Allergies mediated by immunoglobulin E (IgE) encompass a wide range of conditions, including allergic asthma, food allergies, urticaria, and hypersensitivity to insect venom. Symptoms occur when allergens bind to IgE that is already bound to its high-affinity receptor (FceRI) on mast cells and basophils. Cross-linking and clustering of the IgE-FceRI complexes induced by allergens leads to cell activation and the release of inflammatory mediators that drive allergic reactions.
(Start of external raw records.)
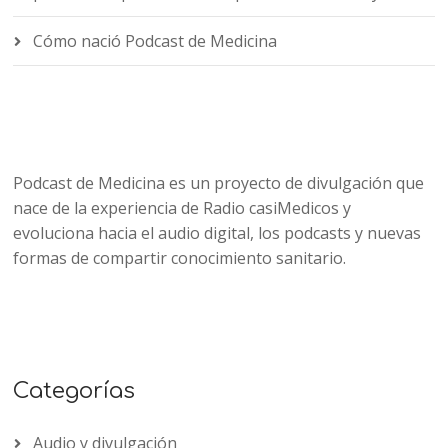
Cómo nació Podcast de Medicina
Podcast de Medicina es un proyecto de divulgación que
nace de la experiencia de Radio casiMedicos y
evoluciona hacia el audio digital, los podcasts y nuevas
formas de compartir conocimiento sanitario.
Categorías
Audio y divulgación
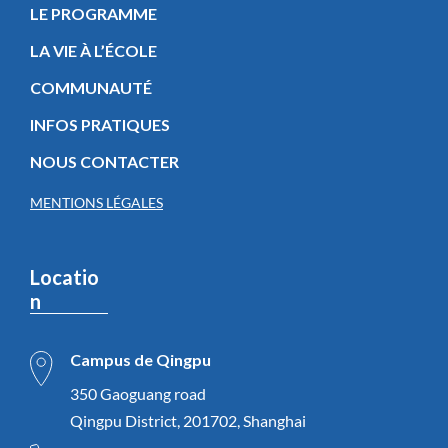
LE PROGRAMME
LA VIE À L’ÉCOLE
COMMUNAUTÉ
INFOS PRATIQUES
NOUS CONTACTER
MENTIONS LÉGALES
Locatio
n
Campus de Qingpu
350 Gaoguang road
Qingpu District, 201702, Shanghai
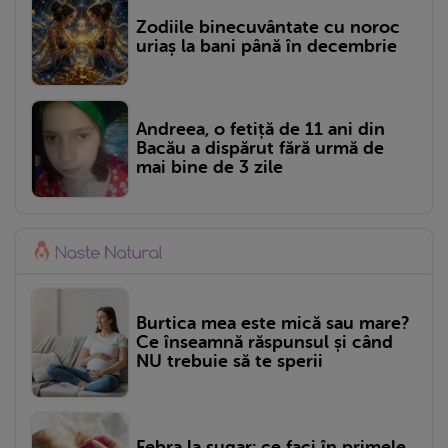
Zodiile binecuvântate cu noroc
uriaș la bani până în decembrie
Andreea, o fetiță de 11 ani din
Bacău a dispărut fără urmă de
mai bine de 3 zile
Burtica mea este mică sau mare?
Ce înseamnă răspunsul și când
NU trebuie să te sperii
Febra la sugar: ce faci în primele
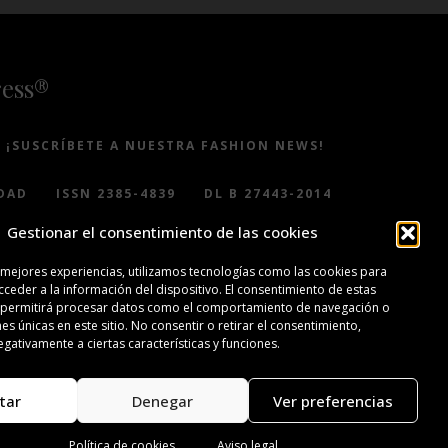
ress®
¡SUSCRÍBETE A NUESTRA FASHION NEWS!
DAD
ISSN 2385-4839
DL B 27443-2014
Gestionar el consentimiento de las cookies
 mejores experiencias, utilizamos tecnologías como las cookies para
ceder a la información del dispositivo. El consentimiento de estas
 permitirá procesar datos como el comportamiento de navegación o
nes únicas en este sitio. No consentir o retirar el consentimiento,
gativamente a ciertas características y funciones.
tar
Denegar
Ver preferencias
Política de cookies
Aviso legal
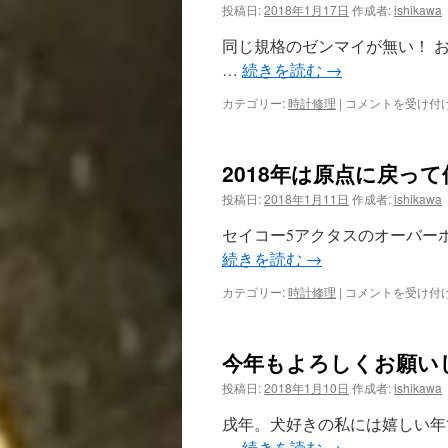
あ
投稿日:
2018年1月17日
作成者:
ishikawa
っ
た
同じ規格のゼンマイが無い！ 
な
…
続きを読む
→
～
YBS
ロ
カテゴリー:
時計修理
|
コメントを受け付
テ
ン
レ
ジ
ビ
ン
の
2018年は原点に戻っ
懐
取
中
投稿日:
2018年1月11日
作成者:
ishikawa
材
時
は
計
セイコー5アクタスのオーバー
の
続きを読む
→
ゼ
ン
2018
カテゴリー:
時計修理
|
コメントを受け付
マ
年
イ
は
切
原
れ
今年もよろしくお願い
点
は
に
投稿日:
2018年1月10日
作成者:
ishikawa
戻
っ
戌年。犬好きの私には嬉しい年
て
…
続きを読む
→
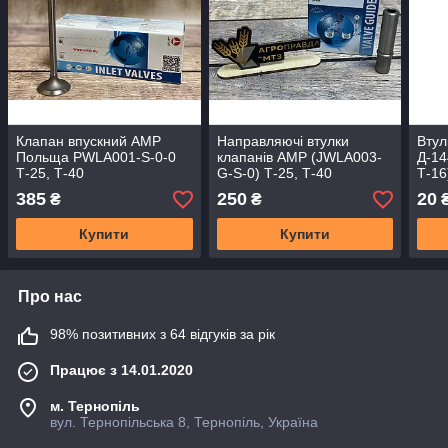
Клапан впускний АМP
Направляючі втулки
Втул
Польща PWLA001-S-0-0
клапанів AMP (JWLA003-
Д-14
Т-25, Т-40
G-S-0) Т-25, Т-40
Т-16
Силі
385
250
20
₴
₴
Купити
Купити
Про нас
98% позитивних з 64 відгуків за рік
Працює з 14.01.2020
м. Тернопіль
вул. Тернопільська 8, Тернопіль, Україна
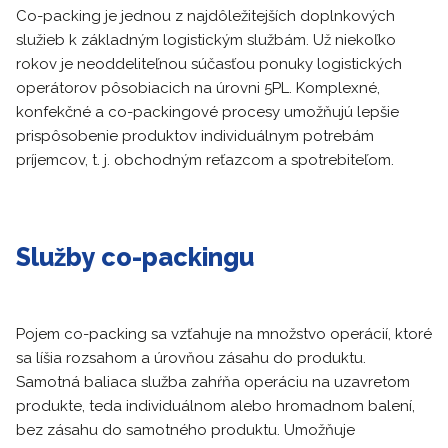
Co-packing je jednou z najdôležitejších doplnkových
služieb k základným logistickým službám. Už niekoľko
rokov je neoddeliteľnou súčasťou ponuky logistických
operátorov pôsobiacich na úrovni 5PL. Komplexné,
konfekčné a co-packingové procesy umožňujú lepšie
prispôsobenie produktov individuálnym potrebám
príjemcov, t. j. obchodným reťazcom a spotrebiteľom.
Služby co-packingu
Pojem co-packing sa vzťahuje na množstvo operácií, ktoré
sa líšia rozsahom a úrovňou zásahu do produktu.
Samotná baliaca služba zahŕňa operáciu na uzavretom
produkte, teda individuálnom alebo hromadnom balení,
bez zásahu do samotného produktu. Umožňuje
The severity of the allergic response can range from mild discomfort to life-threatening anaphylaxis. We have identified several binders that can modulate the IgE-mediated immune response via different mechanisms, such as preventing the formation of the IgE-FceRI complex, targeting the FceRI receptor or binding and sequestering the antigen to prevent cross-linking and clustering of the IgE-FceRI complexes. These binders exhibit diverse functional properties. Understanding their specific interactions with antigens, IgE, FceRI and the IgE-FceRI complex is fundamental to improving their efficacy and selectivity.

Such insights are essential for guiding the rational design of next-generation therapeutics for treating severe IgE-mediated allergies and preventing their life-threatening symptoms. However, obtaining high-resolution structural data remains time-consuming and is a bottleneck in therapeutic development. An efficient structural biology pipeline would accelerate therapeutic optimisation.